Als ein "schönes Signal" bezeichnet Erath derweil den Umstand, dass viele Kunden der VHS nun zur Seite stehen – und etwa bereits bezahlte Kursgebühren nicht zurückerstattet, sondern als "Gutschein" verbucht haben wollen. Es fänden sicher wieder einmal Kurse statt, dann könne man das ja verrechnen: Das höre er von vielen Menschen. Und diese Solidarität freue ihn, so Erath.

Wie lange Corona die VHS noch im Griff hat, wann der Kursbetrieb wieder aufgenommen werden kann, das sei derzeit nicht absehbar, sagt Erath. Aber selbst wenn es soweit sein sollte, bleibe ungewiss, ob die Teilnehmer, von denen aufgrund ihres Alters viele zur Risikogruppe zählen, die Angebote wie vor Corona wieder buchen – oder beispielsweise aus Angst erst einmal darauf verzichten.
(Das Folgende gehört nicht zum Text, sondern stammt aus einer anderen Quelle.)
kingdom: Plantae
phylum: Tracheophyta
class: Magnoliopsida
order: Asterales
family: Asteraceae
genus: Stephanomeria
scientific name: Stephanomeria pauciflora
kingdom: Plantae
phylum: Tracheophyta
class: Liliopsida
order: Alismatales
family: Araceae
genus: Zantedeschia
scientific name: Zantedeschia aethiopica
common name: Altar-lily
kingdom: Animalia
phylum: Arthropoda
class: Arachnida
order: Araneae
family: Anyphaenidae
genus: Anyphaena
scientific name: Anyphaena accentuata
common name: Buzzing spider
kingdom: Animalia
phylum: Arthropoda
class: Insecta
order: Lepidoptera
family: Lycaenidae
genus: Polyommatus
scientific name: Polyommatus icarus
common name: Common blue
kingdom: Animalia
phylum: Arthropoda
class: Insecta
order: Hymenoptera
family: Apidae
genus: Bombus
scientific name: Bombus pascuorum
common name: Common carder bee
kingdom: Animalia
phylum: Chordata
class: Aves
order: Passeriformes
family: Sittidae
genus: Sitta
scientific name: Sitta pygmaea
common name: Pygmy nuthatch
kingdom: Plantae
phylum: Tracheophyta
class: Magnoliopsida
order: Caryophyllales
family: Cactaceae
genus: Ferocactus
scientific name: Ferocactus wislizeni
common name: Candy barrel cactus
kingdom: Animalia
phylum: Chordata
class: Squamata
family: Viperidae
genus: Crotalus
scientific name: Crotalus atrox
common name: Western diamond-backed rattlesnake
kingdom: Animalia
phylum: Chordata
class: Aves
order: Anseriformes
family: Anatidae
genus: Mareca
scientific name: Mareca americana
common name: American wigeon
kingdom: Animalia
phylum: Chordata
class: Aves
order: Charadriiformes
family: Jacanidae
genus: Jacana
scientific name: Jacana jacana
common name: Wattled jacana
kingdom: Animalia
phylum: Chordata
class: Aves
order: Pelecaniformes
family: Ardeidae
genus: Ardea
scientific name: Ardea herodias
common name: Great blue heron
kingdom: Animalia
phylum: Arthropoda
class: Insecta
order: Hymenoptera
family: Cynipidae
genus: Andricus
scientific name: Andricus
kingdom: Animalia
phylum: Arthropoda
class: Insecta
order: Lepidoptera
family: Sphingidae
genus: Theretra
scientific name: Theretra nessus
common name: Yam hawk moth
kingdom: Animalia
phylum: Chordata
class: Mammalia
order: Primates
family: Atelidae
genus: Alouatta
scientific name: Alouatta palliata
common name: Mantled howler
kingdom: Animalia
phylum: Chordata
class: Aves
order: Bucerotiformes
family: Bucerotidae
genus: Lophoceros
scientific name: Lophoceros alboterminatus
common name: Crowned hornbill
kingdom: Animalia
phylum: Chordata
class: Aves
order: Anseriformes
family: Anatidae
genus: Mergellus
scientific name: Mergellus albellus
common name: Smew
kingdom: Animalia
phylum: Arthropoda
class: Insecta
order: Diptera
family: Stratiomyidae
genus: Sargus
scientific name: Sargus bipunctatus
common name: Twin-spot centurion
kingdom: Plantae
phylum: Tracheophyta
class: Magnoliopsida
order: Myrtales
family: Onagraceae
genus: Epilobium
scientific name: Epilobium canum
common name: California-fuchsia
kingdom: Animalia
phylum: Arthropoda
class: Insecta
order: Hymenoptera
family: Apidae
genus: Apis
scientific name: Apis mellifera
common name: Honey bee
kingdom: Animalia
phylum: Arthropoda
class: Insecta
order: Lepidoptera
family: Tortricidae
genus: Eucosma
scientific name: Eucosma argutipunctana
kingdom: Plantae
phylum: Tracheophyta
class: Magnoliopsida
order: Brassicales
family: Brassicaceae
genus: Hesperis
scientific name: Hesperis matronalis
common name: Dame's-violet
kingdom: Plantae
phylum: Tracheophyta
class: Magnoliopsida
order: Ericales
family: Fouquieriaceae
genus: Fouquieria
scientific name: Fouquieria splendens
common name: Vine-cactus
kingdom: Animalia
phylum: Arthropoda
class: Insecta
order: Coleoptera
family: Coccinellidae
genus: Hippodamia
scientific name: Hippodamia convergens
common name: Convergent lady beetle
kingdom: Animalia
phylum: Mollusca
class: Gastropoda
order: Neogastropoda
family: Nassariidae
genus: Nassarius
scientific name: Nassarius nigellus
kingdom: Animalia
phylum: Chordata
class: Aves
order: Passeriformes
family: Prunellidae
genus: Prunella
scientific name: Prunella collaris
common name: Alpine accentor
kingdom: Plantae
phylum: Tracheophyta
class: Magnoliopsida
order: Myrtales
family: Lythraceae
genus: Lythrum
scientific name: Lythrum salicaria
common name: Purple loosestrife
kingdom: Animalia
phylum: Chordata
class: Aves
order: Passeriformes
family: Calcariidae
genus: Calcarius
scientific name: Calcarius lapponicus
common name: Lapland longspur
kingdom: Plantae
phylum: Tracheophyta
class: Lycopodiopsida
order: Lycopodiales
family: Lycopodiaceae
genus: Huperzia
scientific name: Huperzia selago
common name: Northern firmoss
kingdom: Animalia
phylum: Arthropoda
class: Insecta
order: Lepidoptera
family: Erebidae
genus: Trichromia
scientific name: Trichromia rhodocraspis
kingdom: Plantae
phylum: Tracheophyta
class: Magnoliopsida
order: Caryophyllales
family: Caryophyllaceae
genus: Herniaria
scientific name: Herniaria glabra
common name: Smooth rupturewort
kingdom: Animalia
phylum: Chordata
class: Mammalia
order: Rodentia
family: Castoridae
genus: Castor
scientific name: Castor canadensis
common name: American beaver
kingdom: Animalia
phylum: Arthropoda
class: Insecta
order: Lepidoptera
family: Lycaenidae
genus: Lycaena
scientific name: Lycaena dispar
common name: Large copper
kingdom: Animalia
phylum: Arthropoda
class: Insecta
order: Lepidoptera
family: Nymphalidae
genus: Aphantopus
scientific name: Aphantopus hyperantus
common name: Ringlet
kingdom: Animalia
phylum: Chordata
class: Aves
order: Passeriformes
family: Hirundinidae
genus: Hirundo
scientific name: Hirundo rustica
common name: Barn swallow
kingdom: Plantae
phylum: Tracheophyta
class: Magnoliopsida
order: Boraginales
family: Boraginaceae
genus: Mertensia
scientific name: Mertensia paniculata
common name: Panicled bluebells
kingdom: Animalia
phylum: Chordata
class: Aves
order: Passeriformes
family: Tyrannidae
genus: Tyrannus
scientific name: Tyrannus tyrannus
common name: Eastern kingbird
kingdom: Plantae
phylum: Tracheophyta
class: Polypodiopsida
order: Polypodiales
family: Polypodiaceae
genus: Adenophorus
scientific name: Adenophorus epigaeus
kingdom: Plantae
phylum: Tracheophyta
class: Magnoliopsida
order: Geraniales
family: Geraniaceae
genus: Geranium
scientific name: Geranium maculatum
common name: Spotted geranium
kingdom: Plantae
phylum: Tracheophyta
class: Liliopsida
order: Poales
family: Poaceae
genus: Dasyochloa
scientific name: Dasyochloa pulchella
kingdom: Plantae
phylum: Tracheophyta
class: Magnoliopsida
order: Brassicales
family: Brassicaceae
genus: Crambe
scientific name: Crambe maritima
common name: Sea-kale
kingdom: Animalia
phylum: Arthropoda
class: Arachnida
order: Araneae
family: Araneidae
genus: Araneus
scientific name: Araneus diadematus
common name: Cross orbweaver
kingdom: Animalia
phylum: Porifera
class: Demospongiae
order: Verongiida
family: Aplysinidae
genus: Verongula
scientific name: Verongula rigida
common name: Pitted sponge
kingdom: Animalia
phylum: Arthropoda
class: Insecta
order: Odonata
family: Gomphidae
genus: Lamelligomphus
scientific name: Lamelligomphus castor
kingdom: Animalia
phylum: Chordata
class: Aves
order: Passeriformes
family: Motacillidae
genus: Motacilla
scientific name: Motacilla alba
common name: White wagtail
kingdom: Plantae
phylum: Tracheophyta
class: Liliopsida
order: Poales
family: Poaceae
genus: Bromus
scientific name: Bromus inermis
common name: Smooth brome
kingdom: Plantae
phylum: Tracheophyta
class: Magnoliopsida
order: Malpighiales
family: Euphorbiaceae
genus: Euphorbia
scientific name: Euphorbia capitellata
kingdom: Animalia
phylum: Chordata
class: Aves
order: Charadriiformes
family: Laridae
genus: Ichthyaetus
Erath geht derzeit davon aus, dass der "Normalbetrieb" erst dann wieder möglich sein wird, wenn ein Impfstoff vorliegt – nach derzeitigem Stand also voraussichtlich wohl erst im nächsten Jahr.

Fest steht, dass sich die Angebotspalette der Balinger Volkshochschule spürbar ändern werde. Bis zur Überwindung der Krise müsse man, so Erath, viel stärker als bisher darauf achten, dass die Kurse und Veranstaltungen solide finanziert seien. Derzeit laufen die Planungen für das reduzierte Herbstprogramm. Vieles ist schon vereinbart, soweit man das heute überhaupt so sagen kann. Im Mittelpunkt stünden künftig die Kernbereiche der Erwachsenenbildung – neben den Integrationskursen vor allem die Angebote zur Gesundheitsbildung und die Sprachenschule.

Reduziertes Angebot

Wohl nicht im Programm wiederfinden werden sich dagegen etwa Kochkurse oder die Ausfahrten. Und auch "experimentelle Angebote" könne man sich auf absehbare Zeit mehr leisten. Einzelne Bereiche, die bisher schon teilweise querfinanziert werden mussten, werden wohl ausgedünnt oder ganz gestrichen. Davon betroffen sein werden etwa die Jugendkunstschule und die Jugendtechnikschule. Ausnahme: Die Langzeitangebote sollen laut Erath weiterlaufen, weil damit "wertvolle Bildungsarbeit" geleistet werde.

Grundsätzlich hat die Balinger VHS wirtschaftlich erfolgreiche Jahre hinter sich. Die Überschüsse wurden immer in neue Projekte gesteckt – eines davon ist die Wissenwerkstatt Zollernalb, die vor vier Jahren gründet wurde. Für die Wissenswerkstatt, die sich prima entwickelt habe, sei man in Gesprächen, so Erath, wie man sie "auf eigene Beine stellen" könne. Etwa in Kooperation mit der Hechinger VHS, mit Unterstützung des Landkreises oder einer noch stärkeren Einbindung der regionalen Wirtschaft. Es wäre mehr als schade, so Erath, wenn dieses jüngste Kind der VHS dem Coronavirus zum Opfer fallen würde.